Według prokuratorów, 52-letni Mirosław B. i jego rówieśnik Zbigniew S., 16 i 17 lutego 2015 roku jeździli drogą krajową nr 35 między Mokrzeszowem i Świdnicą. Pojechali też do pobliskiego Wałbrzycha.
- W tym czasie dziewięciokrotnie sprowadzili katastrofę w ruchu lądowym oddając strzały z broni pneumatycznej w kierunku jadących autobusów, powodując wybicie szyb i stwarzając zagrożenie dla życia lub zdrowia znajdujących się w nim podróżnych - informuje Ewa Ścierzyńska z Prokuratury Okręgowej w Świdnicy. Podróżnych było w sumie 150. Wszyscy z ostrzału wyszli bez szwanku.

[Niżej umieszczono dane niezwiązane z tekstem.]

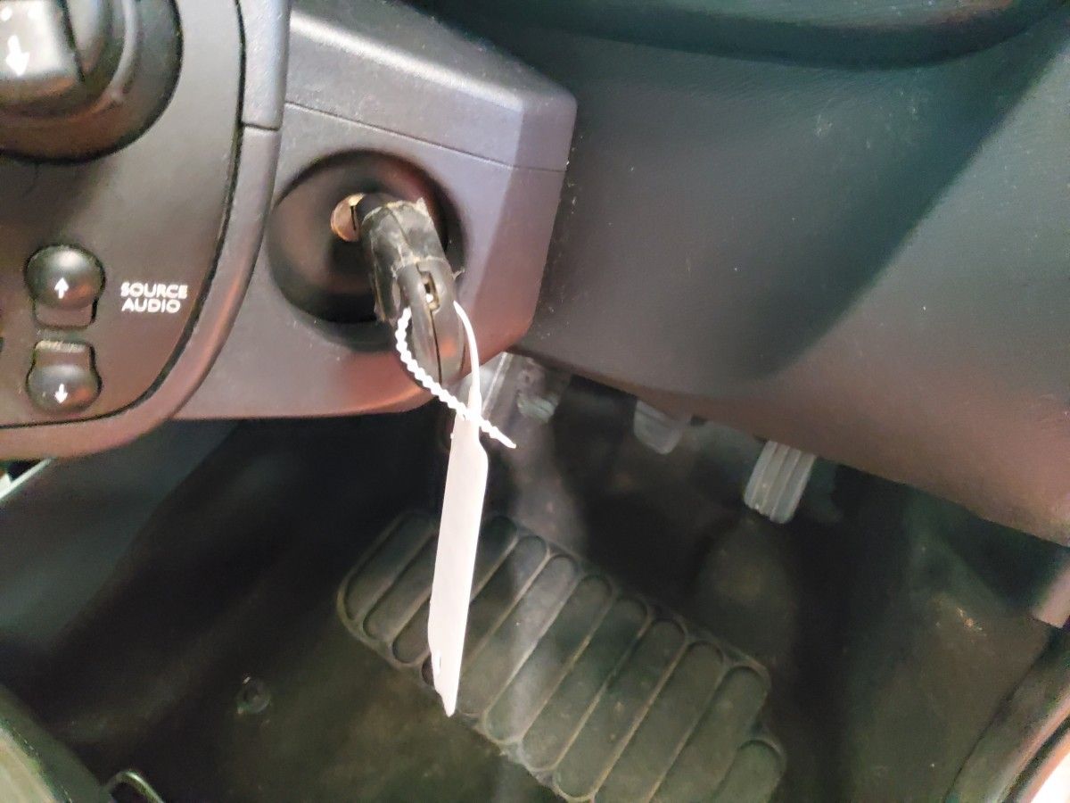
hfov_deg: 67.3
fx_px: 804
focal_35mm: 26
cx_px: 535
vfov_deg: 53.1
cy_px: 402
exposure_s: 1/20
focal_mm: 3.08
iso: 2000
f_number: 2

Na cel wzięli m.in. przystanki i auta
To nie jedyne przewinienia mieszkańców Wałbrzycha. Jak twierdzą śledczy B. i S. mieli ostrzelać m.in. wiaty przystankowe, zaparkowane samochody i niewielkie budynki, w których znajdowali się ludzie. W sumie 14 różnych miejsc. - Stwarzało to bezpośrednie niebezpieczeństwo dla życia lub zdrowia tych osób oraz uszkadzało i niszczyło mienie - relacjonuje Ścierzyńska.
Nie przyznali się do winy
Mężczyźni wpadli w ręce policjantów podczas kontroli drogowej. Byli trzeźwi. W ich mercedesie znaleziono broń. 52-latkowie nie przyznali się do winy. Ich linią obrony było natomiast wzajemne oskarżanie się. Teraz grozi im do 10 lat więzienia.